EXERCISE DETAILS
Look through the listing for the word "from". Copy each line that has it.

[Start of Attachment]

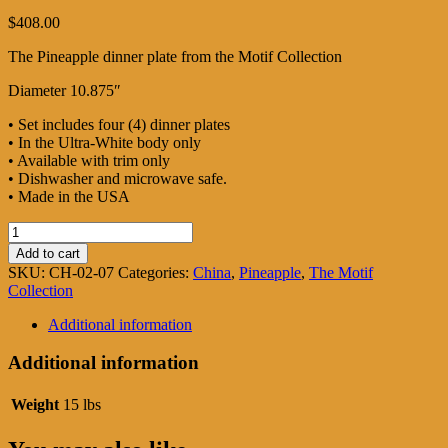
$
408.00
The Pineapple dinner plate from the Motif Collection
Diameter 10.875″
• Set includes four (4) dinner plates
• In the Ultra-White body only
• Available with trim only
• Dishwasher and microwave safe.
• Made in the USA
Pineapple
Dinner
Add to cart
plates
SKU:
CH-02-07
Categories:
China
,
Pineapple
,
The Motif
quantity
Collection
Additional information
Additional information
Weight
15 lbs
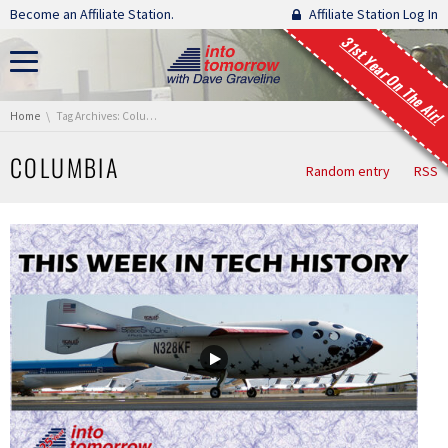
Skip navigation
Become an Affiliate Station.
Affiliate Station Log In
31st Year On The Air!
You are here:
Home
Tag Archives: Columbia
COLUMBIA
Random entry
RSS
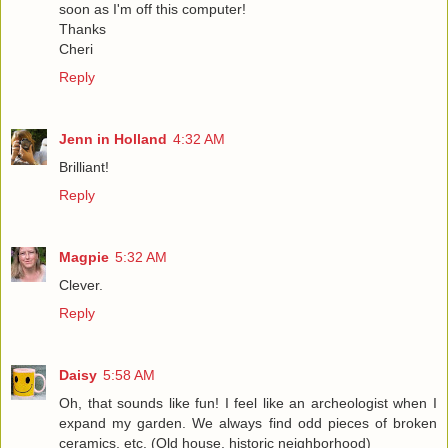
soon as I'm off this computer!
Thanks
Cheri
Reply
Jenn in Holland
4:32 AM
Brilliant!
Reply
Magpie
5:32 AM
Clever.
Reply
Daisy
5:58 AM
Oh, that sounds like fun! I feel like an archeologist when I
expand my garden. We always find odd pieces of broken
ceramics, etc. (Old house, historic neighborhood)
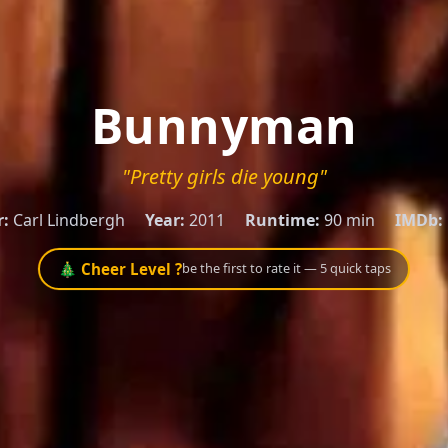
Bunnyman
"Pretty girls die young"
r:
Carl Lindbergh
Year:
2011
Runtime:
90 min
IMDb:
🎄 Cheer Level ?
be the first to rate it — 5 quick taps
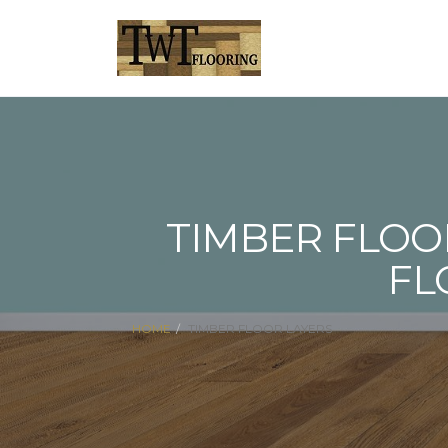
TIMBER FLOO
FL
HOME
TIMBER FLOOR LAYERS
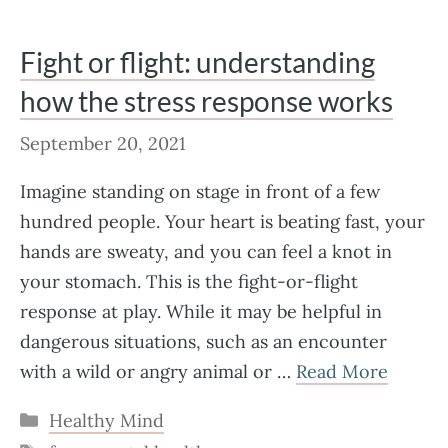
Fight or flight: understanding
how the stress response works
September 20, 2021
Imagine standing on stage in front of a few
hundred people. Your heart is beating fast, your
hands are sweaty, and you can feel a knot in
your stomach. This is the fight-or-flight
response at play. While it may be helpful in
dangerous situations, such as an encounter
with a wild or angry animal or …
Read More
Categories
Healthy Mind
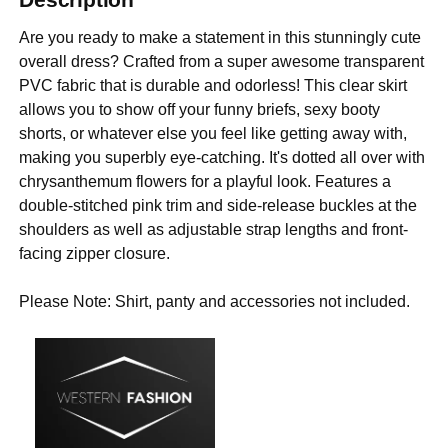
Are you ready to make a statement in this stunningly cute
overall dress? Crafted from a super awesome transparent
PVC fabric that is durable and odorless! This clear skirt
allows you to show off your funny briefs, sexy booty
shorts, or whatever else you feel like getting away with,
making you superbly eye-catching. It's dotted all over with
chrysanthemum flowers for a playful look. Features a
double-stitched pink trim and side-release buckles at the
shoulders as well as adjustable strap lengths and front-
facing zipper closure.
Please Note: Shirt, panty and accessories not included.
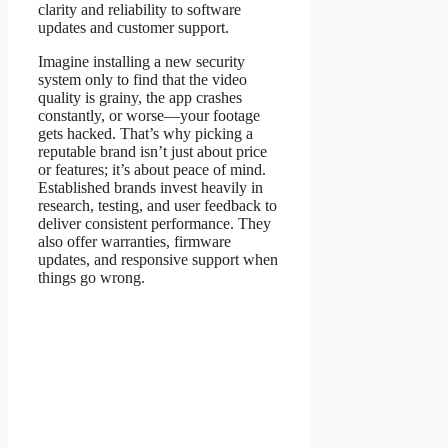
clarity and reliability to software
updates and customer support.
Imagine installing a new security
system only to find that the video
quality is grainy, the app crashes
constantly, or worse—your footage
gets hacked. That’s why picking a
reputable brand isn’t just about price
or features; it’s about peace of mind.
Established brands invest heavily in
research, testing, and user feedback to
deliver consistent performance. They
also offer warranties, firmware
updates, and responsive support when
things go wrong.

[End of Attachment]

EXERCISE OUTPUT
The Pineapple dinner plate from the Motif Collection
overall dress? Crafted from a super awesome transparent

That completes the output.